Chapter Seventeen #2
Livvy definitely wanted Vernice to pay, and there could be charges brought against her for not reporting a murder that she’d personally witnessed. But Vernice might have been responsible for a whole lot more than that.
“Did you help Chloe kill my mother?” Livvy demanded. And while she wanted to know the answer to that, she also didn’t want to get shot by the person who’d fired at them, so she kept watch.
“No.” Vernice sobbed again, and it blended with the sounds of pain that Sunny was making.
The approaching sirens, too. “I was having an affair with Paul, and Chloe confronted me. She was going to kill me, so I told her it wasn’t me sleeping with her husband but rather Belinda. I didn’t know she would kill her.”
Livvy got a too-clear picture of that. “But you must have known Chloe was going to do something bad because you followed her to the house where my mother had taken me.”
Vernice was crying now, the tears streaming down her cheeks. And she eventually nodded. “It was too late for me to stop Chloe. I swear it was too late. Chloe didn’t see,” she added, her breath hiccupping with the sobs. “Chloe left, and I went in to check on Belinda and you.”
There was some movement in the cornfield, just to Vernice’s left, and Livvy and Ethan took aim there. She couldn’t spot the shooter, but he was possibly moving into position to start firing again.
“You were catatonic or something,” Vernice went on.
“Not moving, not responding to anything. You were holding the knife, but I took it from you. I figured if Chloe tried to come after me, I could use it as leverage since I believed it would have her prints on it. The knife would be a way of implicating Chloe without me having to admit that I’d seen her murder someone. ”
Since Chloe’s prints hadn’t been on the knife, she had likely worn gloves as Franklin had said.
Did that mean the rest of what the man had said was also true?
If so, where had Hank been when Chloe was murdering Belinda?
Vernice hadn’t mentioned him, and Livvy wasn’t going to question Vernice about that.
Not now anyway.
Because it occurred to her that Vernice could be talking to try to distract them. She could be working with someone who planned to try to kill them all.
There was more movement in the field, but Livvy couldn’t be sure if a shift of wind was responsible or if a would-be killer was actually there.
“Let’s go with our plan to fire and aim low,” she suggested.
This time Grace didn’t even hesitate. “Do it. Sunny needs that ambulance now.”
Ethan and Livvy adjusted their weapons again. And both fired. The shots were deafening, and they kicked up a spray of dirt at the base of the cornstalks. What they didn’t do was cause anyone to run out of there.

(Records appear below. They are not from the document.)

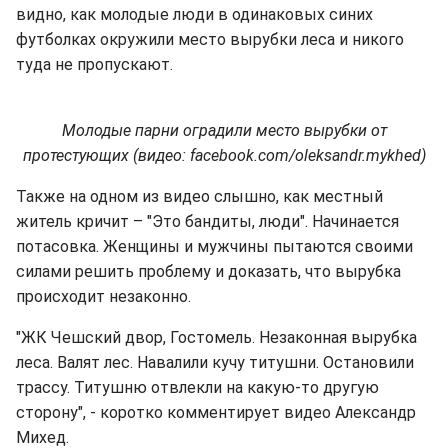
видно, как молодые люди в одинаковых синих
футболках окружили место вырубки леса и никого
туда не пропускают.
Молодые парни оградили место вырубки от
протестующих (видео: facebook.com/oleksandr.mykhed)
Также на одном из видео слышно, как местный
житель кричит – "Это бандиты, люди". Начинается
потасовка. Женщины и мужчины пытаются своими
силами решить проблему и доказать, что вырубка
происходит незаконно.
"ЖК Чешский двор, Гостомель. Незаконная вырубка
леса. Валят лес. Навалили кучу титушни. Остановили
трассу. Титушню отвлекли на какую-то другую
сторону", - коротко комментирует видео Александр
Михед.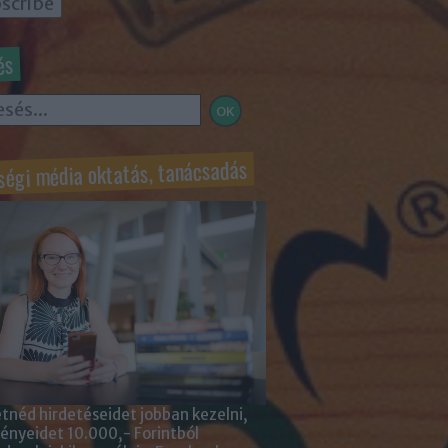
és
ségi média oktatás, tanácsadás
tnéd hirdetéseidet jobban kezelni,
nyeidet 10.000,- Forintból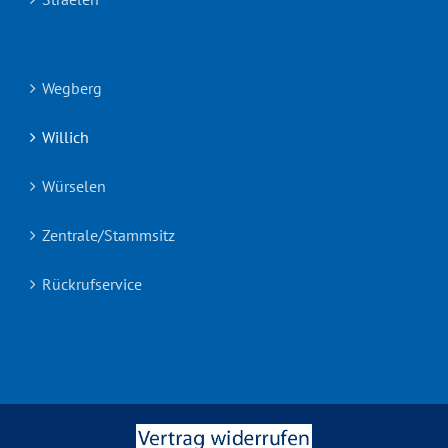
Wegberg
Willich
Würselen
Zentrale/Stammsitz
Rückrufservice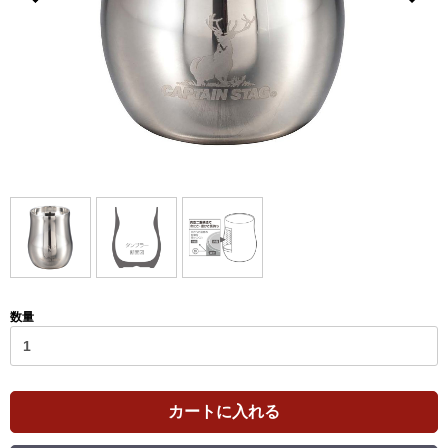
数量
カートに入れる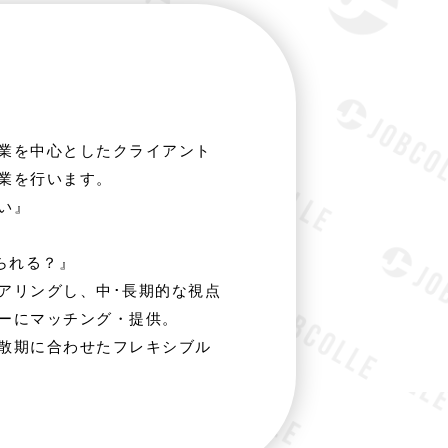
業を中心としたクライアント
業を行います。
い』
られる？』
アリングし、中･長期的な視点
ーにマッチング・提供。
散期に合わせたフレキシブル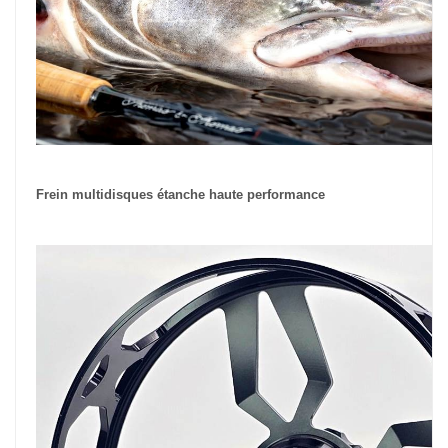
Frein multidisques étanche haute performance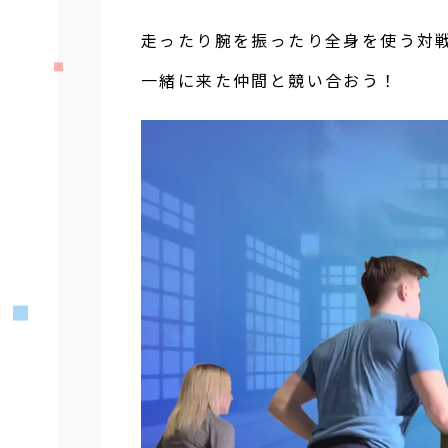
走ったり腕を振ったり全身を使う対戦
一緒に来た仲間と競い合おう！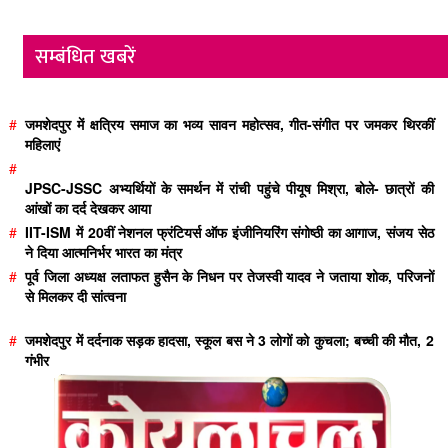
सम्बंधित खबरें
#
जमशेदपुर में क्षत्रिय समाज का भव्य सावन महोत्सव, गीत-संगीत पर जमकर थिरकीं
महिलाएं
#
JPSC-JSSC अभ्यर्थियों के समर्थन में रांची पहुंचे पीयूष मिश्रा, बोले- छात्रों की
आंखों का दर्द देखकर आया
#
IIT-ISM में 20वीं नेशनल फ्रंटियर्स ऑफ इंजीनियरिंग संगोष्ठी का आगाज, संजय सेठ
ने दिया आत्मनिर्भर भारत का मंत्र
#
पूर्व जिला अध्यक्ष लताफत हुसैन के निधन पर तेजस्वी यादव ने जताया शोक, परिजनों
से मिलकर दी सांत्वना
#
जमशेदपुर में दर्दनाक सड़क हादसा, स्कूल बस ने 3 लोगों को कुचला; बच्ची की मौत, 2
गंभीर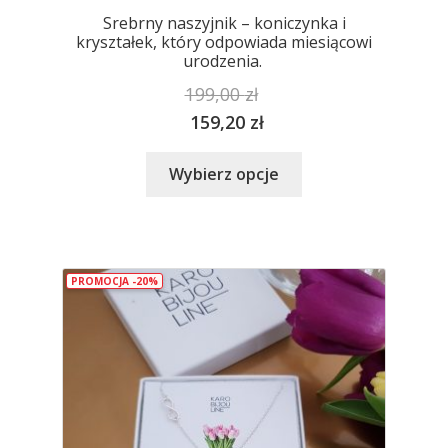
Srebrny naszyjnik – koniczynka i
kryształek, który odpowiada miesiącowi
urodzenia.
199,00
zł
159,20
zł
Ten
Wybierz opcje
produkt
ma
wiele
wariantów.
PROMOCJA -20%
Opcje
można
wybrać
na
stronie
produktu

However, someone fired back at them.
They dropped lower again, but the bullet hadn’t even come close to them. It’d smacked into the exterior wall up near the roof. At first Livvy thought that was because the shooter had been scrambling away.
But no.
More shots came, nonstop now, all of them tearing into the eaves of the roof. And when Livvy looked up, her heart dropped. Because the bullets had weakened a huge chunk of the wood beam, and it was ready to fall right on Ethan and her.
Ethan no doubt saw it, too, because cursing, he pushed her out of the way, moving her closer toward Grace. But their attacker adjusted his shots, and the gunfire began to slam all around them. He was trying to kill them.
And he just might succeed.
“Get under the house,” Ethan ordered her.
Livvy wanted to argue. She wanted to stand her ground and help Ethan catch this SOB, but she had to think of the baby. Plus, an argument could play right into their attacker’s hands. It could give him the window of opportunity that he needed to finish them off.
She rolled into the narrow opening beneath the house where she was out of the line of fire and also protected if the chunk of roof did indeed fall.
But Ethan wasn’t safe.
Neither was Grace.
They had both moved out from their meager cover and had taken aim at the spot in the field where they’d seen that movement.
Both of them fired. And fired. They sent two more rounds of bullets into the ground, and at least one of the shots must have hit the roots because one of the stalks toppled to the side.
And that was when Livvy saw him.
A man wearing dark pants, a black shirt and a ski mask. He seemed to freeze for a moment, and then he must have realized he was exposed. He bolted out, darting toward the cruiser, no doubt to use it for cover so he could continue his attack.
He ran fast, leaping across the ditch, and he was only a couple of inches from cover when Ethan fired again.
The man howled in pain, and still moving toward the cruiser, he slapped his left hand over the side of his head.
Ethan had obviously hit him, but it wasn’t enough to stop him.
He dived behind the front end of the cruiser.
The moment he landed, he yanked off the ski mask, and Livvy saw the blood dripping from the side of his head. Part of his ear was missing.
And she also saw his face.
Anthony.
He saw Ethan, too. With a feral sound of pain and fury ripping from his throat, Anthony took aim at Ethan and started firing.